寵愛婚―華麗なる王太子殿下は今日も新妻への独占欲が隠せない
「そんなの、あのふたりが並んでいる姿を見れば、すぐにわかるでしょ」
「まあ、あのふたり、隠してるつもりで隠せてなかったからな」

 テオはくすりと笑った。

「兄さんとクラリーチェは、俺たちと同じで出会った時から両想いだったんだ」

 テオは『俺たちと同じ』という言葉を強調した。
 結婚して以来、テオの口からはセレナが喜ぶ甘い言葉が何度も出てくるが、セレナはまだ慣れずにいる。
 クラリーチェに恋愛感情を抱いた事はなく、カルロと結婚できるよう願い見守っていたと言われても、嬉しい反面、信じていいのかどうか、不安もつきまとう。
 テオが愛しているのはクラリーチェだと信じ込んでいた時間があまりにも長すぎたせいだ。
 とはいえ、テオはセレナが戸惑う様子を見せるたび、根気よく想いを注いでいる。
 今も、セレナが言葉に詰まっている姿に苦笑しながらも、諦めることなく言葉を続ける。
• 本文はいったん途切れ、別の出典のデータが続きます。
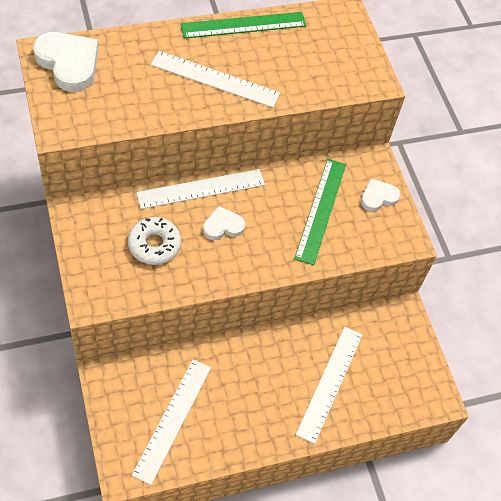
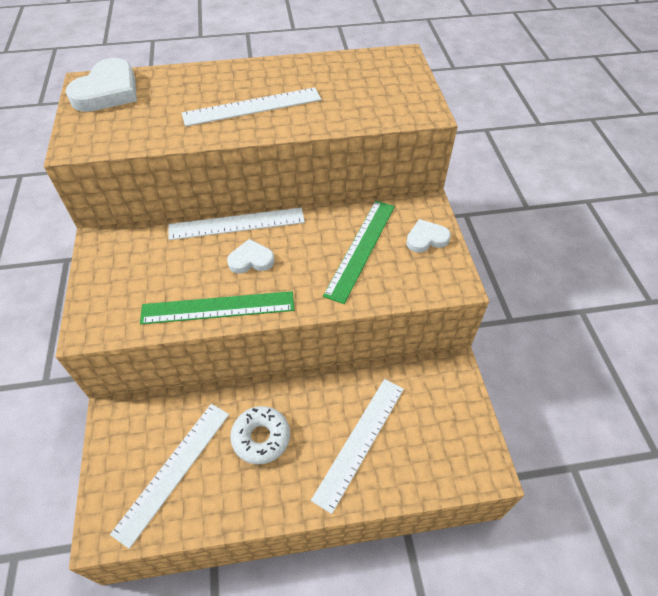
camera: 15 degrees right, 5 degrees down
white heart [33,32,99,92] -> white heart turned 60 degrees clockwise [65,58,137,112]
white donut [128,217,181,265] -> white donut moved to [230,406,290,464]
white ruler [151,51,280,108] -> white ruler turned 45 degrees counterclockwise [182,88,321,126]
green ruler [180,12,307,39] -> green ruler moved to [140,291,294,324]

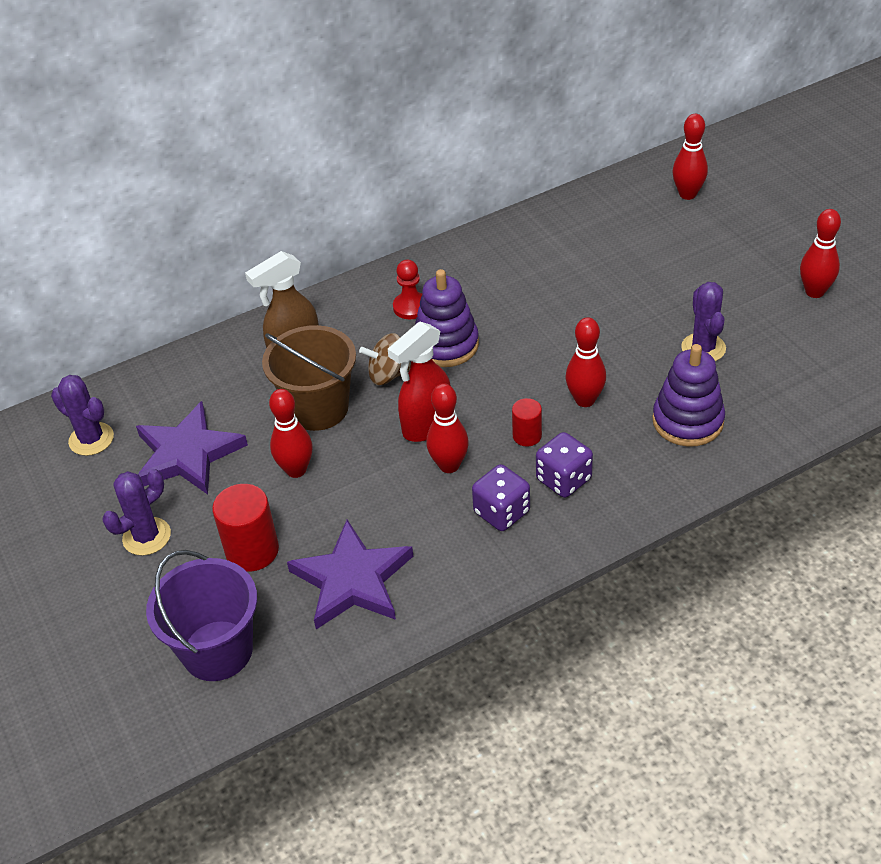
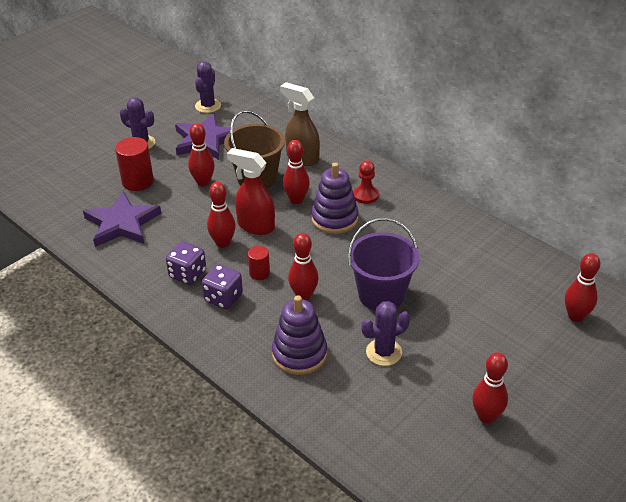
camera: 70 degrees right, 5 degrees down
purple bucket [146,550,257,681] -> purple bucket moved to [348,218,420,311]
brown spinning top [359,333,411,385] -> red bowling pin [283,140,310,204]

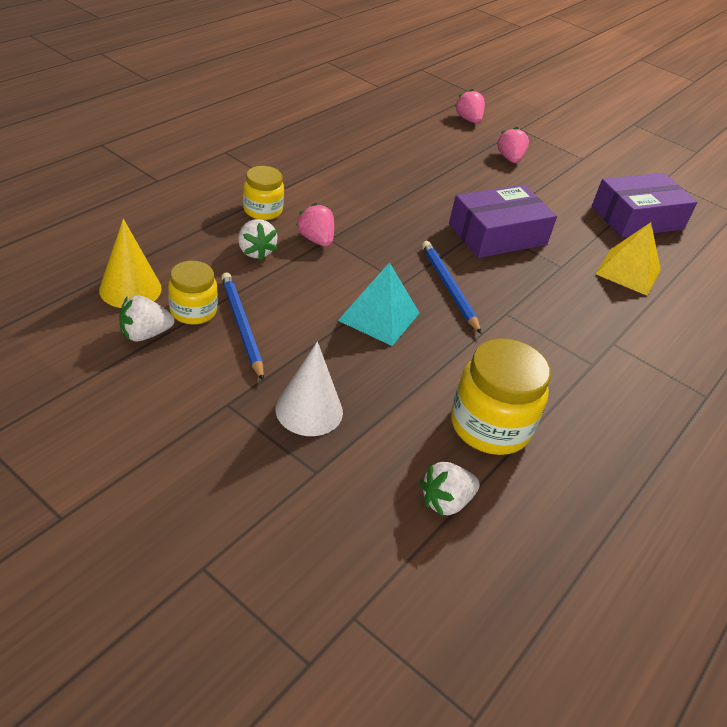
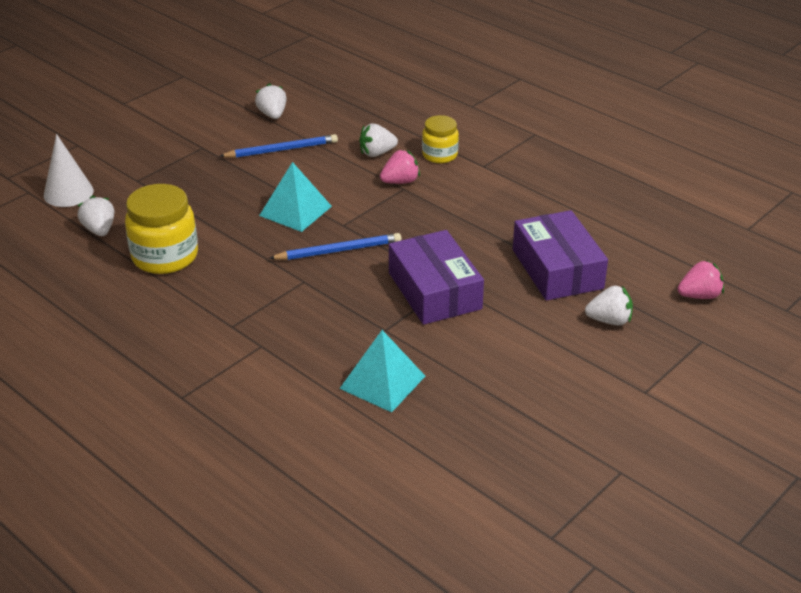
camera: 100 degrees right, 5 degrees down
yellow cone [99,219,162,308] -> none
yellow jar [168,261,218,325] -> none
white cone [276,341,343,436] -> white cone moved to [44,134,94,207]
pink strawberry [497,127,529,163] -> white strawberry [585,285,633,325]
purple box [592,173,698,238] -> purple box moved to [513,210,608,301]
yellow pyramid [596,222,661,296] -> turquoise pyramid [339,330,425,412]

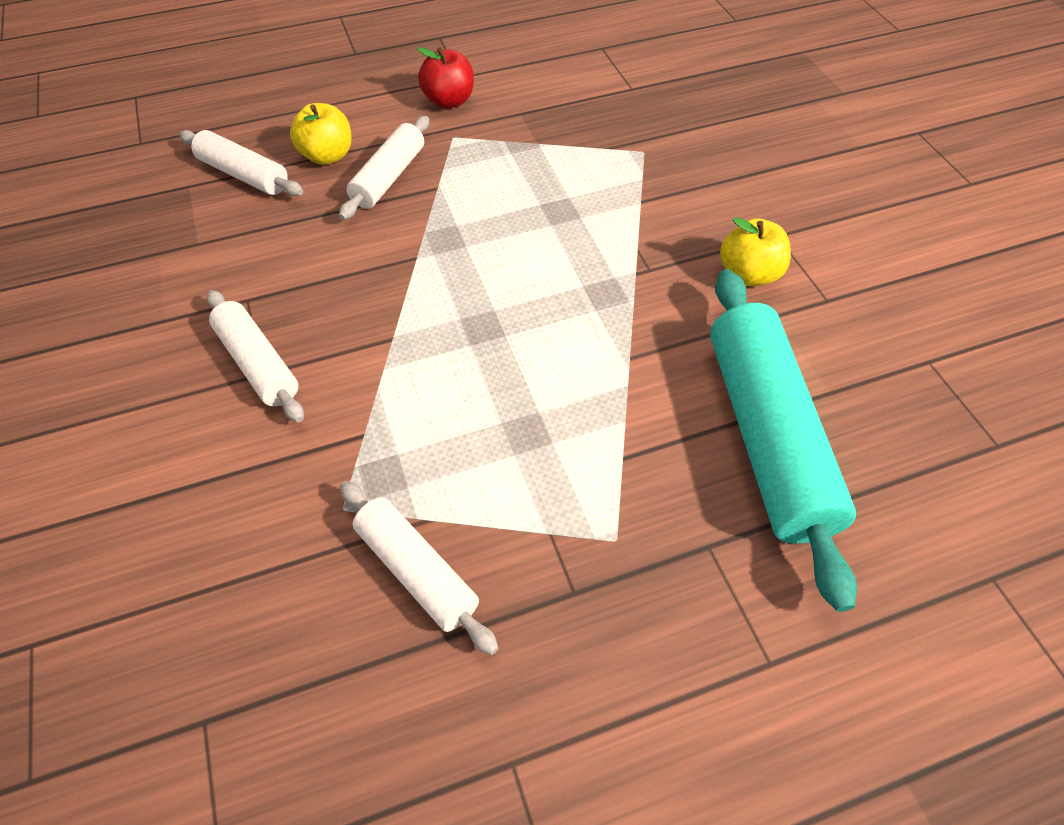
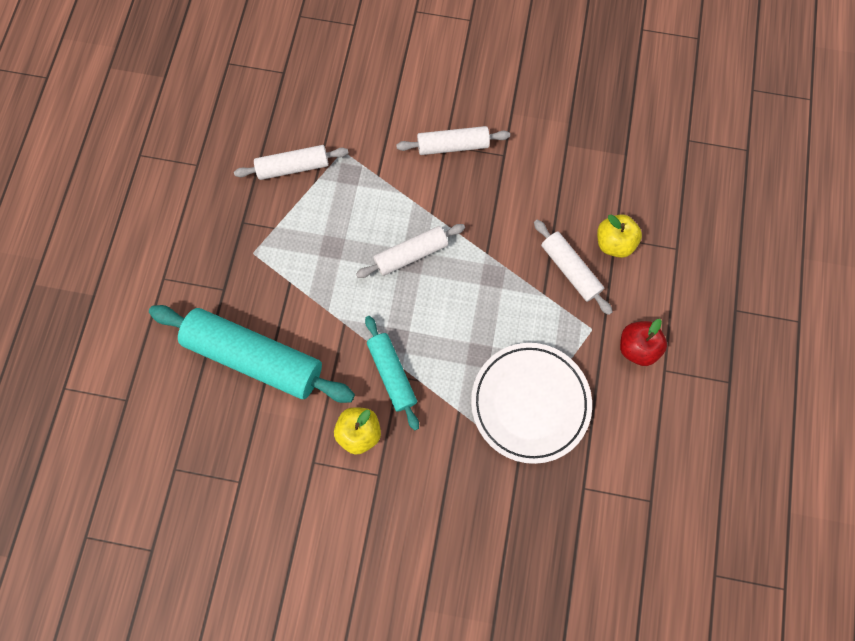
camera: 120 degrees right, 20 degrees up
white rolling pin [179,130,303,196] -> white rolling pin moved to [356,224,465,278]
none -> turquoise rolling pin [365,316,419,431]
none -> white plate [471,343,592,464]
「愛してるよ、セレナを。こうしていつまでも抱きしめていたいと思うのはセレナだけだ」

 今日その言葉を聞くのは初めてだが、テオは毎日同じ言葉を繰り返す。
 まるで、テオを信じ切れていないセレナを洗脳するかのように。
 そうなれば、セレナだってテオを愛しているのだ、嬉しくないわけがない。
 しかし、テオへの報われない恋心に悩み、そしてカルロという婚約者がいるにも関わらず気持ちを揺らす自分に苦しみ続けていた過去は、なかなか彼女の心から消えてくれない。

「……でも、テオもお姉様を気にいっていたでしょ?」

 セレナはテオを試すように拗ねた口ぶりでそう言って、唇を尖らせる。

「そりゃ、親戚になるんだし、長い付き合いだから情はあるが、セレナ以外の女はどうでもいいって、ここではっきり言っておく」

 テオは胸を張ってそう言うと、セレナの肩に手を置き、向かい合わせた。
 セレナは恥ずかしさと嬉しさが溢れ、視線をどこに向ければいいのかわからずもじもじしてしまう。

「俺は、ここでセレナと初めて出会った時からセレナが欲しいと思っていたんだ。だけど、決められた結婚相手はクラリーチェで、面倒な事になったってむかついたな」

 当時を思い出したのか、テオの声は荒々しい。